Von außen war die Anlage in der Simildenstraße in Connewitz nicht zu erkennen, die leuchtenden Dioden waren überklebt und der Winkel war nicht einsehbar. Nach Angabe der Finder ließ das technische Equipment den Schluß zu, dass sowohl Bilder auf einen angeschlossenen Festplatten-Recorder aufgezeichnet werden sollten, als auch, dass das Gerät über eine LTE-Mobilfunk Verbindung aus der Ferne gesteuert und gestreamt werden konnte.

Die Kamera selbst war bei dem Aufbau noch das billigste. Insgesamt kostete die Anlage wohl über 8000 Euro—die Finder haben die Investition der Behörden damals laut eigenen Angaben unbrauchbar und wohl zur weiteren Analyse gegeben.

Die Ende letzter Woche in einer „konspirativen Wohnung" gefundene Anlage befand sich in einem leerstehenden Hauses im Stadtteil Plagwitz. Hier konnte Kamera konnte problemlos eine Vielzahl an Personen filmen, da sich gegenüber der Wohnung eine Bushaltestelle befindet. Wegen des angeschlossenen Übertragungsgerätes mit SIM-Modul bestand möglicherweise eine Live-Verbindung. Der Urheber dieser Anlage lies sich laut Invenataraufkleber am Gerät relativ einfach als Polizei Sachsen bestimmen.

„Diese Videoobservation reiht sich in eine ganze Reihe von Überwachungsmaßnahmen, die in der jüngsten Vergangenheit insbesondere in Connewitz bekannt geworden sind.", schreiben die anonymen Aktivisten und Enttarner auf Indymedia. Dazu zählen neben Polizeiposten, Kameras im öffentlichen Raum sowie Peilsendern, natürlich auch zahlreiche Zivilstreifen. Viele dieser Aktivitäten konzentrieren sich auf den Stadtteil Connewitz, wobei die Orte eher nicht als Kriminalitätsschwerpunkt bekannt sind. Im Falle des aktuellen Kamerafundes handelt es sich um eine ruhige, kaum auffällige Seitenstraße eines Wohngebiets.

In einer Presseerklärung forderte die Initiative Für das Politische! „umfassende Information und Beweggründe und die Offenlegung der geplanten Ausmaße der Überwachungsmaßnahme". Dennoch sind diese Informationen wegen der Einstufung als Verschlusssache weiterhin geheim. Die überwachungskritische Initiative „Privacy Leipzig" und andere Gruppen rufen nun auch zu einer Demonstration am 21.6. auf—sowie zum dokumentierenden Gegenschlag, bei dem die zahlreichen Leipziger Überwachgunskamers fotografiert werden. Den besten Bildern winkt der tolle Preis der „Goldenen Überwachungskamera" auf der Demo. Die Hoffnung der Aktivisten ist wohl außerdem dort den Sonderpreis für das Finden der dritten konspirativen Kamera zu verleihen.

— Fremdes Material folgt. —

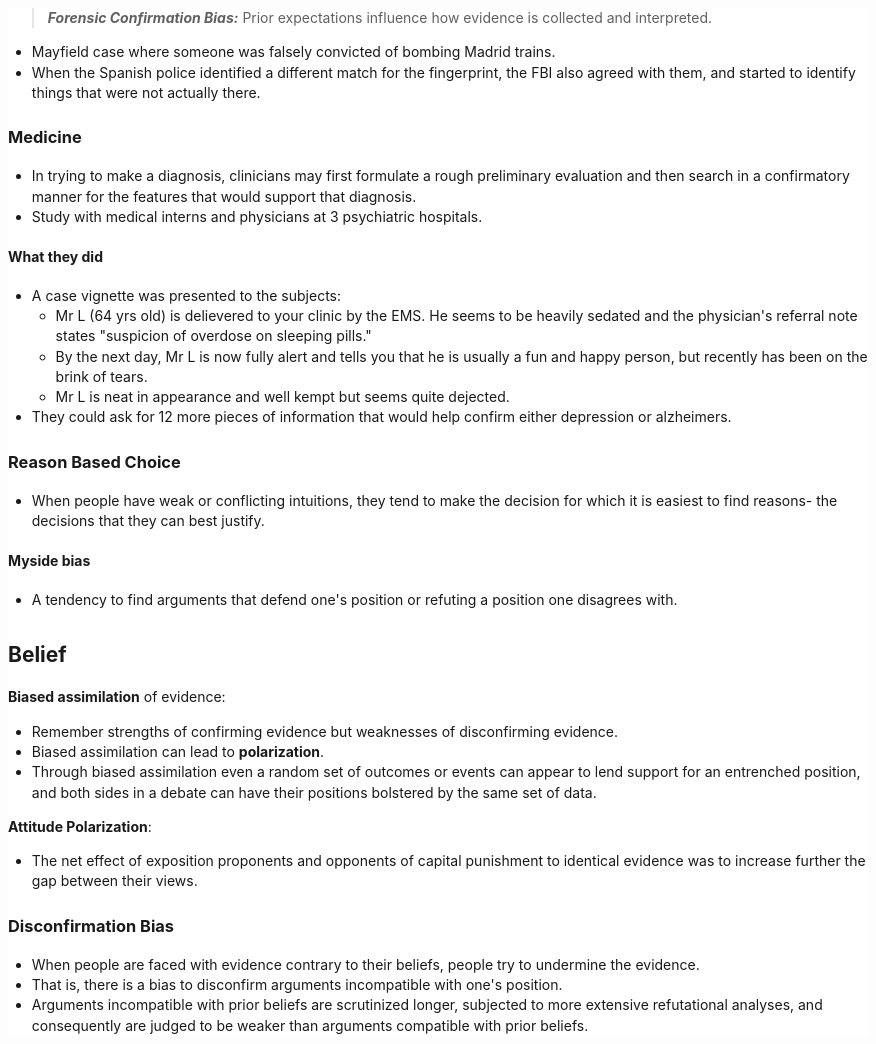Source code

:> ***Forensic Confirmation Bias:*** Prior expectations influence how evidence is collected and interpreted.

- Mayfield case where someone was falsely convicted of bombing Madrid trains.
- When the Spanish police identified a different match for the fingerprint, the FBI also agreed with them, and started to identify things that were not actually there.

### Medicine
- In trying to make a diagnosis, clinicians may first formulate a rough preliminary evaluation and then search in a confirmatory manner for the features that would support that diagnosis.
- Study with medical interns and physicians at 3 psychiatric hospitals.

#### What they did
- A case vignette was presented to the subjects:
	- Mr L (64 yrs old) is delievered to your clinic by the EMS. He seems to be heavily sedated and the physician's referral note states "suspicion of overdose on sleeping pills."
	- By the next day, Mr L is now fully alert and tells you that he is usually a fun and happy person, but recently has been on the brink of tears.
	- Mr L is neat in appearance and well kempt but seems quite dejected.
- They could ask for 12 more pieces of information that would help confirm either depression or alzheimers.

### Reason Based Choice
- When people have weak or conflicting intuitions, they tend to make the decision for which it is easiest to find reasons- the decisions that they can best justify.

#### Myside bias
- A tendency to find arguments that defend one's position or refuting a position one disagrees with.

## Belief

**Biased assimilation** of evidence:

- Remember strengths of confirming evidence but weaknesses of disconfirming evidence.
- Biased assimilation can lead to **polarization**.
- Through biased assimilation even a random set of outcomes or events can appear to lend support for an entrenched position, and both sides in a debate can have their positions bolstered by the same set of data.

**Attitude Polarization**:

- The net effect of exposition proponents and opponents of capital punishment to identical evidence was to increase further the gap between their views.

### Disconfirmation Bias
- When people are faced with evidence contrary to their beliefs, people try to undermine the evidence.
- That is, there is a bias to disconfirm arguments incompatible with one's position.
- Arguments incompatible with prior beliefs are scrutinized longer, subjected to more extensive refutational analyses, and consequently are judged to be weaker than arguments compatible with prior beliefs.
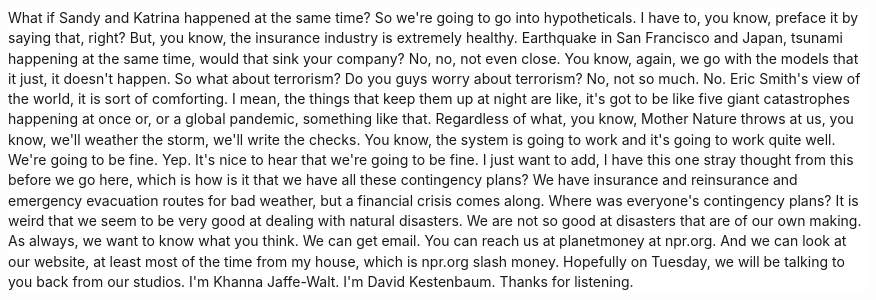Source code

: What if Sandy and Katrina happened at the same time?
So we're going to go into hypotheticals.
I have to, you know, preface it by saying that, right?
But, you know, the insurance industry is extremely healthy.
Earthquake in San Francisco and Japan, tsunami happening at the same time,
would that sink your company?
No, no, not even close.
You know, again, we go with the models that it just, it doesn't happen.
So what about terrorism? Do you guys worry about terrorism?
No, not so much. No.
Eric Smith's view of the world, it is sort of comforting.
I mean, the things that keep them up at night are like,
it's got to be like five giant catastrophes happening at once or,
or a global pandemic, something like that.
Regardless of what, you know, Mother Nature throws at us, you know,
we'll weather the storm, we'll write the checks.
You know, the system is going to work and it's going to work quite well.
We're going to be fine.
Yep.
It's nice to hear that we're going to be fine.
I just want to add, I have this one stray thought from this before we go here,
which is how is it that we have all these contingency plans?
We have insurance and reinsurance and emergency evacuation routes for bad weather,
but a financial crisis comes along.
Where was everyone's contingency plans?
It is weird that we seem to be very good at dealing with natural disasters.
We are not so good at disasters that are of our own making.
As always, we want to know what you think.
We can get email.
You can reach us at planetmoney at npr.org.
And we can look at our website, at least most of the time from my house,
which is npr.org slash money.
Hopefully on Tuesday, we will be talking to you back from our studios.
I'm Khanna Jaffe-Walt.
I'm David Kestenbaum.
Thanks for listening.
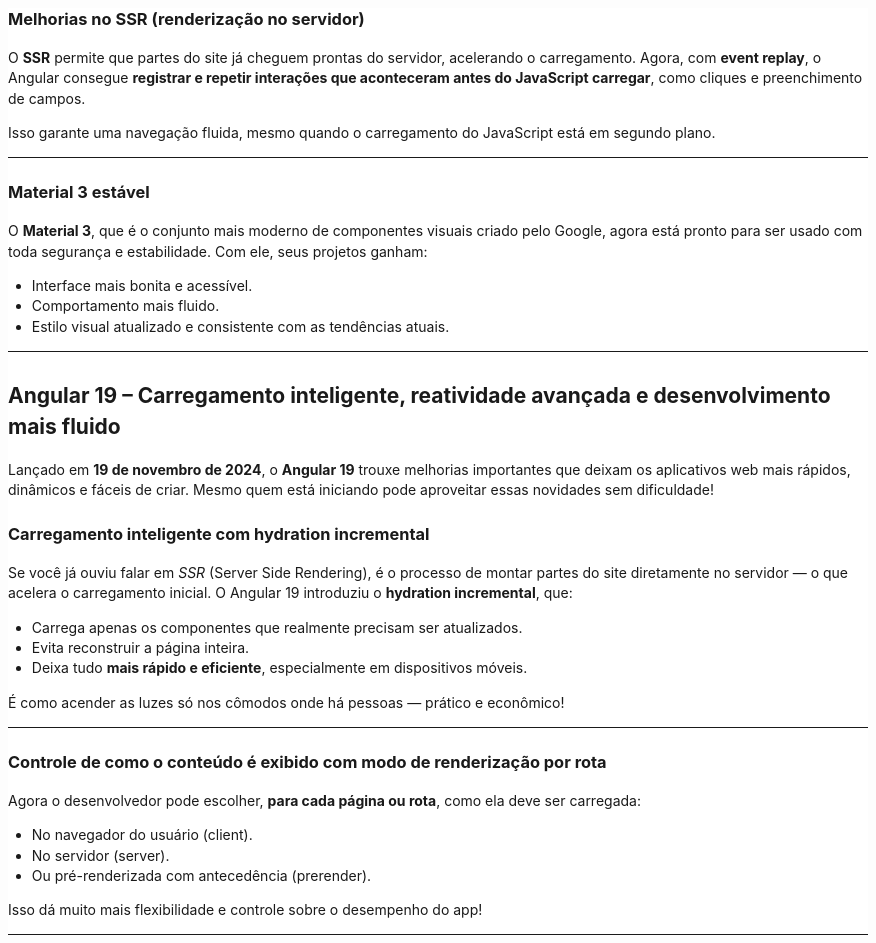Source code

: ### Melhorias no SSR (renderização no servidor)

O **SSR** permite que partes do site já cheguem prontas do servidor, acelerando o carregamento. Agora, com **event replay**, o Angular consegue **registrar e repetir interações que aconteceram antes do JavaScript carregar**, como cliques e preenchimento de campos.

Isso garante uma navegação fluida, mesmo quando o carregamento do JavaScript está em segundo plano.

---

### Material 3 estável

O **Material 3**, que é o conjunto mais moderno de componentes visuais criado pelo Google, agora está pronto para ser usado com toda segurança e estabilidade. Com ele, seus projetos ganham:

- Interface mais bonita e acessível.
- Comportamento mais fluido.
- Estilo visual atualizado e consistente com as tendências atuais.

---

## Angular 19 – Carregamento inteligente, reatividade avançada e desenvolvimento mais fluido

Lançado em **19 de novembro de 2024**, o **Angular 19** trouxe melhorias importantes que deixam os aplicativos web mais rápidos, dinâmicos e fáceis de criar. Mesmo quem está iniciando pode aproveitar essas novidades sem dificuldade!

### Carregamento inteligente com **hydration incremental**

Se você já ouviu falar em _SSR_ (Server Side Rendering), é o processo de montar partes do site diretamente no servidor — o que acelera o carregamento inicial. O Angular 19 introduziu o **hydration incremental**, que:

- Carrega apenas os componentes que realmente precisam ser atualizados.
- Evita reconstruir a página inteira.
- Deixa tudo **mais rápido e eficiente**, especialmente em dispositivos móveis.

É como acender as luzes só nos cômodos onde há pessoas — prático e econômico!

---

### Controle de como o conteúdo é exibido com **modo de renderização por rota**

Agora o desenvolvedor pode escolher, **para cada página ou rota**, como ela deve ser carregada:

- No navegador do usuário (client).
- No servidor (server).
- Ou pré-renderizada com antecedência (prerender).

Isso dá muito mais flexibilidade e controle sobre o desempenho do app!

---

Beunruhigend ist die Angelegenheit in jedem Falle. Eine Überwachung per Live-Stream und gleichzeitiger Videodatenspeicherung mittels einer konspirativ angebrachten Kamera, die durch die frei geputzte Stelle eines Fensters starrt, klingt für uns jedenfalls eher nach einer Blade Runner-Analogie als nach dem Leben im Leipziger Alltag.